= Reading text =
^^^^^^^^^^^^^^^^

Based solely on a review of copies of such filings by our
directors and executive officers and 10% shareholders or written
representations from certain of those persons, we believe that
all filings required to be made by those persons during the
fiscal year ended January 31, 2007 were timely made, except
one Form 4 was filed one day late for each of Howard
Edelstein, Stewart Gross, James Krzywicki, William Meagher and
Ferdinand Von Prondzynski.
Other
Business
The Board of Directors knows of no other business which will be
presented for consideration at the Annual General Meeting other
than the proposals described above. However, if any other
business is properly brought before the meeting, it is the
intention of the persons named in the enclosed proxy to vote the
shares covered by such proxy, to the extent permitted by the
SECs proxy rules, in accordance with their best judgment
on such matters.
Shareholder
Proposals To Be Presented at the 2008 Annual General
Meeting
Proposals of our shareholders that are intended for possible
inclusion in the proxy statement and form of proxy relating to
our 2008 Annual General Meeting must satisfy the conditions
established by the SEC for such proposals and must be received
at our U.S. headquarters located at 107 Northeastern Boulevard,
Nashua, New Hampshire 03062 no later than April 30, 2008
or, if we change the date of the 2008 Annual General Meeting by
more than 30 days from the 2007 Annual General Meeting, a
reasonable time before we mail our proxy materials for the 2008
Annual General Meeting.

^^^^^^^^^^^^^^^^

= Excerpted records =

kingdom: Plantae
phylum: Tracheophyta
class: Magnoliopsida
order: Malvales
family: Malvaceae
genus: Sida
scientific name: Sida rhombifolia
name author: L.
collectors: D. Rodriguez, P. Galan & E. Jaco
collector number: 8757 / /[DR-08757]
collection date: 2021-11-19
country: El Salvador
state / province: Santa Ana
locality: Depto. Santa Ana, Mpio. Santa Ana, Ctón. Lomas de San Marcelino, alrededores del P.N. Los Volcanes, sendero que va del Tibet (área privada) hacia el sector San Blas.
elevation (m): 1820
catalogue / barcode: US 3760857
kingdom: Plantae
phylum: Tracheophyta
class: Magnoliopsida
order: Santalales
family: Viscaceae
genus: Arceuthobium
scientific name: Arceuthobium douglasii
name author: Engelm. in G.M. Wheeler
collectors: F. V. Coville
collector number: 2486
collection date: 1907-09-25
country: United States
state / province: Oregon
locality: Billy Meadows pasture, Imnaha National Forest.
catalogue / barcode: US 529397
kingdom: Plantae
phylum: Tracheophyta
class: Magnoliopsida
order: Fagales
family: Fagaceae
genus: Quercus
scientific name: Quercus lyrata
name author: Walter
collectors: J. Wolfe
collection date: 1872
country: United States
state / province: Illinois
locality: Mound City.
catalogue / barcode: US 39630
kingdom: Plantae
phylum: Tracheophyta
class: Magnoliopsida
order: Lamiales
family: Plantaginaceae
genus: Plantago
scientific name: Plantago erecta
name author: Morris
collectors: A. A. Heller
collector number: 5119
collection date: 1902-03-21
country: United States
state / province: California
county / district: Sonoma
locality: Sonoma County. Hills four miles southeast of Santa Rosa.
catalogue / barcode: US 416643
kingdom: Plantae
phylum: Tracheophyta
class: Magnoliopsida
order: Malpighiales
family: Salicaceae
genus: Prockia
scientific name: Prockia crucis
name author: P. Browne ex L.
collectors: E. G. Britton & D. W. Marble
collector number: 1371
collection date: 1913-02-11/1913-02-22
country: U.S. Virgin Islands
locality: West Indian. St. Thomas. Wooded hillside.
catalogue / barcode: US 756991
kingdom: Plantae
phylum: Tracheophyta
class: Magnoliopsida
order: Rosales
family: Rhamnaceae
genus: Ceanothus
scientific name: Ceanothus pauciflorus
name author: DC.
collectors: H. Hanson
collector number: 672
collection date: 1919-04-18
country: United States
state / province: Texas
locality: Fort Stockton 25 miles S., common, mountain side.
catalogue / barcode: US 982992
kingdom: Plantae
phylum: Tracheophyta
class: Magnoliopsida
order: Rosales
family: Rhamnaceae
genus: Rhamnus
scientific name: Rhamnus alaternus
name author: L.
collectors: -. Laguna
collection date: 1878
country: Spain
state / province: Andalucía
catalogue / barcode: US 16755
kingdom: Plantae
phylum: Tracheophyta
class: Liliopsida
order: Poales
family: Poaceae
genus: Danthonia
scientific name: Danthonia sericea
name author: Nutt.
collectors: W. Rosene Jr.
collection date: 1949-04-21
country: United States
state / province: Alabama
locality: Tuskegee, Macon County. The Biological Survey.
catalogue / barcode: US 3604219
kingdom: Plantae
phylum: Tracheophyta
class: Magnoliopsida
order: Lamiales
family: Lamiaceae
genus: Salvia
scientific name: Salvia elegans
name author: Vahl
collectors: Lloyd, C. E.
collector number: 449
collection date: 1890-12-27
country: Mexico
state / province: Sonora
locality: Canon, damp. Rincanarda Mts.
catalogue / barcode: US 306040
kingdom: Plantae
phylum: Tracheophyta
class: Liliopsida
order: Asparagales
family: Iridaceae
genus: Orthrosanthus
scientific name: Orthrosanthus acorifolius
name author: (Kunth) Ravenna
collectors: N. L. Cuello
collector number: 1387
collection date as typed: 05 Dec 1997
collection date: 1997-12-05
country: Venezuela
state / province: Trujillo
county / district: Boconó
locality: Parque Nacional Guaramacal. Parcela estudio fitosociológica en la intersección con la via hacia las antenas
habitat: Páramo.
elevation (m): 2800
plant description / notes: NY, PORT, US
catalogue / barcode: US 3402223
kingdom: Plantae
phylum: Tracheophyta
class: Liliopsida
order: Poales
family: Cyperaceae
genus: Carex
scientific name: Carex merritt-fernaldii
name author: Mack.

^^^^^^^^^^^^^^^^

= Tasks for this exercise =
- A) Put this sentence from the proxy statement excerpt into Spanish: "The Board of Directors knows of no other business which will be presented for consideration at the Annual General Meeting other than the proposals described above."
- B) Reproduce word for word the stretch of the proxy statement excerpt that opens with the words containing "Based solely on" and closes with "Ferdinand Von Prondzynski.".

= Solutions to each task =
- A) La Junta Directiva no tiene conocimiento de ningún otro asunto que vaya a presentarse para su consideración en la Junta General Anual, aparte de las propuestas descritas anteriormente.

- B)
Based solely on a review of copies of such filings by our
directors and executive officers and 10% shareholders or written
representations from certain of those persons, we believe that
all filings required to be made by those persons during the
fiscal year ended January 31, 2007 were timely made, except
one Form 4 was filed one day late for each of Howard
Edelstein, Stewart Gross, James Krzywicki, William Meagher and
Ferdinand Von Prondzynski.